*** Text for analysis Section Begins ***

VM user? Watch out for Venom...

The exploit affects virtual machines including Xen, KVM, and native QEMU platforms

Virtual machine data is at risk from a newly-discovered vulnerability dubbed Venom.

Hackers using Venom can steal privileged credentials for a company's entire IT infrastructure by breaking through the protections cloud service providers use to separate each customer's data.

Once attackers gain the information to access one area, they are able to access other virtualised environments, compromising the entire corporate network.

The zero-day exploit was found this week by threat intelligence firm CrowdStrike, which warned that it dates back to 2004.

Jason Geffner, the senior security researcher who discovered the flaw, said it affects virtual floppy drive code used by virtual machines.

"This vulnerability may allow an attacker to escape from the confines of an affected virtual machine (VM) guest and potentially obtain code-execution access to the host," he wrote.

"This VM escape could open access to the host system and all other VMs running on that host, potentially giving adversaries significant elevated access to the host's local network and adjacent systems."

*** Text for analysis Section Ends ***
*** Extracted entries Section Begins ***

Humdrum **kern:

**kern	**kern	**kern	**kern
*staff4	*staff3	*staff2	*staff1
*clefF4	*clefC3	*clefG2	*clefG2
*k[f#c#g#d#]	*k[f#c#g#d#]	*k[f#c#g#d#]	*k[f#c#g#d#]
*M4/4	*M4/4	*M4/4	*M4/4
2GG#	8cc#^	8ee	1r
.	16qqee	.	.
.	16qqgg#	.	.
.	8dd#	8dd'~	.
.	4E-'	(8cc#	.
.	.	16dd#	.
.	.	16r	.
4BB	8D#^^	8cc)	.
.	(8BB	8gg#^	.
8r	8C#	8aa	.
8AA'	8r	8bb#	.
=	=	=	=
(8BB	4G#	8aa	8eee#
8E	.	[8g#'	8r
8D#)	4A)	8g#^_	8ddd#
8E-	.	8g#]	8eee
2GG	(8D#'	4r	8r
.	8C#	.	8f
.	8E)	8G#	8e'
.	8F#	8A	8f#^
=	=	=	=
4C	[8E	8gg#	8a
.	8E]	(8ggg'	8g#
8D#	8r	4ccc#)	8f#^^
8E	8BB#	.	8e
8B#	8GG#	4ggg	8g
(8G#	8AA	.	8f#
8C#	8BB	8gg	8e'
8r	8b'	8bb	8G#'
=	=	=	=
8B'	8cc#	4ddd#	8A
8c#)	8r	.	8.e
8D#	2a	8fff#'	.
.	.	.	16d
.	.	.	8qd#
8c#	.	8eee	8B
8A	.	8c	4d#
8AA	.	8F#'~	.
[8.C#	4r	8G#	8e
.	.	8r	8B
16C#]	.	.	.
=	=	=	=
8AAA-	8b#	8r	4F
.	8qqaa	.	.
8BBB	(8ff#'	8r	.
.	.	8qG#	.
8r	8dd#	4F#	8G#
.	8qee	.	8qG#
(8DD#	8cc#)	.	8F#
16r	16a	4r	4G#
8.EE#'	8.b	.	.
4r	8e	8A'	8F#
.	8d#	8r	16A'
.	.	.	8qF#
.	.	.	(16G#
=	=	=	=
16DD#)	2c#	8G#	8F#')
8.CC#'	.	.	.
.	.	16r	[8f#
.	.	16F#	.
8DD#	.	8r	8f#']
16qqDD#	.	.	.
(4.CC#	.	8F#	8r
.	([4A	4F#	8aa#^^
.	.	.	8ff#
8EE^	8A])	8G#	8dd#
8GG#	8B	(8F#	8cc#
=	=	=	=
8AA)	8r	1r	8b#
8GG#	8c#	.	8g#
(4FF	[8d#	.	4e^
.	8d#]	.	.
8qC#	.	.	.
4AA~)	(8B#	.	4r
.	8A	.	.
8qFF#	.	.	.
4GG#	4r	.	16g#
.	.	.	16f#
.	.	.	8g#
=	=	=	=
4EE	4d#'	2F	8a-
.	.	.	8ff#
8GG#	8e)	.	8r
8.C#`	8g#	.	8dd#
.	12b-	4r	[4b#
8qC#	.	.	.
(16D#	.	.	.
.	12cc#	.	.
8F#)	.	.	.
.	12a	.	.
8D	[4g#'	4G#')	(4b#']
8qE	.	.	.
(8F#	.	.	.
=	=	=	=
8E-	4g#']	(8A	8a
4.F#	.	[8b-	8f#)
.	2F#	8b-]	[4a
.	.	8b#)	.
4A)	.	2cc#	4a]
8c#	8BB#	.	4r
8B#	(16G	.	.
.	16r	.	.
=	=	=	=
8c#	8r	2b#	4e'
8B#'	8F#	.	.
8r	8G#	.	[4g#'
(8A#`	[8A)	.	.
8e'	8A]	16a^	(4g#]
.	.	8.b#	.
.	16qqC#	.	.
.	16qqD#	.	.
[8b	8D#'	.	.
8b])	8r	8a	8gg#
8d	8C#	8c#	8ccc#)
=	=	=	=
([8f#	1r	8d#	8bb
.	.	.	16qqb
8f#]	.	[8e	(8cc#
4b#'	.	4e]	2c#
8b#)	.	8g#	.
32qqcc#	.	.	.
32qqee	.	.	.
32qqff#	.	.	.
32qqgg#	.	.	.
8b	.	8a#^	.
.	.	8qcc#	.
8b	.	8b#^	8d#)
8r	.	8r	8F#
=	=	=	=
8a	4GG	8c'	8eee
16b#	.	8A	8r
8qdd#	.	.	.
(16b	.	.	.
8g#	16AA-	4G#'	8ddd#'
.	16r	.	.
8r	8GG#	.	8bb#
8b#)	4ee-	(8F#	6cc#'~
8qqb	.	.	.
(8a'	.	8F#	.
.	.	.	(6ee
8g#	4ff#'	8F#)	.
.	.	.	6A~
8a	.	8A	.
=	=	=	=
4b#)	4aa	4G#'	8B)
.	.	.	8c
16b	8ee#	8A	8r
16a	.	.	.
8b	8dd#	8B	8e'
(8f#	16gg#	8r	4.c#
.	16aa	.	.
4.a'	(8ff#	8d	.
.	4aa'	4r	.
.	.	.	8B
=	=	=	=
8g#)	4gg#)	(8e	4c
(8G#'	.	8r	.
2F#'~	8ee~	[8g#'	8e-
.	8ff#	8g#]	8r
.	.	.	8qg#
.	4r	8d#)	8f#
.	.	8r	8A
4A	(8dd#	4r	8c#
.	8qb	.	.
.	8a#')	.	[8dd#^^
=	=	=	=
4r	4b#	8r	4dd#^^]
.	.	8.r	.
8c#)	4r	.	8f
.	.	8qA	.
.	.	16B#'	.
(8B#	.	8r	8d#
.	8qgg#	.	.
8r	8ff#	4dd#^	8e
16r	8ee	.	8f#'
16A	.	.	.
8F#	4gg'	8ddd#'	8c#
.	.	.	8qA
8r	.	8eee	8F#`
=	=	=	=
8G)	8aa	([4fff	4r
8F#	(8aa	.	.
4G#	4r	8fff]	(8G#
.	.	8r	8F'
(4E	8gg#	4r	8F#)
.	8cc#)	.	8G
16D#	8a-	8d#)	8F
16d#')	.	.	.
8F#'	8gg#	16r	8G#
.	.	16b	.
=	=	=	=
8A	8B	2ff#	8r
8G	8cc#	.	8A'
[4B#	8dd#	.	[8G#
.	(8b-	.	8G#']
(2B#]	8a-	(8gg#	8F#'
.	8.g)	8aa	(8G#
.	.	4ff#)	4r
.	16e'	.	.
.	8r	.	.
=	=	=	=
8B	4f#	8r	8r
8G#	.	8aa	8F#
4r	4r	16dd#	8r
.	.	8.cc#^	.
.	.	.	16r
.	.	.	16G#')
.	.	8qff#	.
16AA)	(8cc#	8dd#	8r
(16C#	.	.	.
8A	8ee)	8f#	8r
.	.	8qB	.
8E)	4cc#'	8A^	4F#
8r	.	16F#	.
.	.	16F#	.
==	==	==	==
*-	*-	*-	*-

*** Extracted entries Section Ends ***

### What to do
[a] Answer these questions from the article on the Venom vulnerability:
(i) Which virtual machine platforms does the exploit affect?
(ii) Which firm found the exploit, and how far back does the firm say it dates?
(iii) According to Jason Geffner, what code does the flaw affect?
[b] Summarize the article on the Venom vulnerability in two sentences.
[c] Continue the article on the Venom vulnerability from the point where it stops.

### Task responses
[a]
(i) Xen, KVM, and native QEMU platforms.
(ii) The threat intelligence firm CrowdStrike found it and warned that it dates back to 2004.
(iii) Virtual floppy drive code used by virtual machines.

[b] Venom, a newly discovered zero-day vulnerability in virtual floppy drive code that dates back to 2004, puts virtual machine data on platforms such as Xen, KVM, and native QEMU at risk. CrowdStrike researcher Jason Geffner warned that it may let an attacker escape a virtual machine and gain access to the host, all other VMs on it, and the host's local network, so one breach could compromise an entire corporate network.

[c]
However, CyberArk cyber crime expert, John Worrall, said most organisations have isolated their virtual environments from external users, making them immune from the attack.

But those without isolated environments risk suffering devastating attacks, he added, saying: "When an attacker gains privileged access, they exploit it to anonymously survey a company's security posture, often for months at a time.

"With this knowledge, they can easily execute their attacks undetected, whether it's exfiltrating information as part of espionage campaign, implanting malware as part of a financially motivated attack, or simply destroying a company's ability to do business, as was done to Sony Pictures."

Some have compared the attack to Heartbleed, the OpenSSL flaw that let attackers spy on data being sent online.

However, Karl Sigler, Threat Intelligence Manager at Trustwave doesn't think it's as serious a threat as Heartbleed.

"There are no known in-the-wild attacks and a patch is available," he said. "The virtualisation products it does affect are popular (XEN, KVM, QEMU, and VirtualBox), but the absence of VMWare and Microsoft as affected eases the blow in a lot of cases.

"I would see this attack typically used to target hosting companies that use virtual environments like KVM. An attacker would purchase a KVM instance then use VENOM to breach the hosting machine."

Symantec agreed, its response team adding: "Heartbleed affected a huge number of websites, applications, servers, virtual private networks, and network appliances. Meanwhile, VENOM only affects virtualization systems that specifically use QEMU's Floppy Disk Controller and does not impact some of the most widely used VM platforms."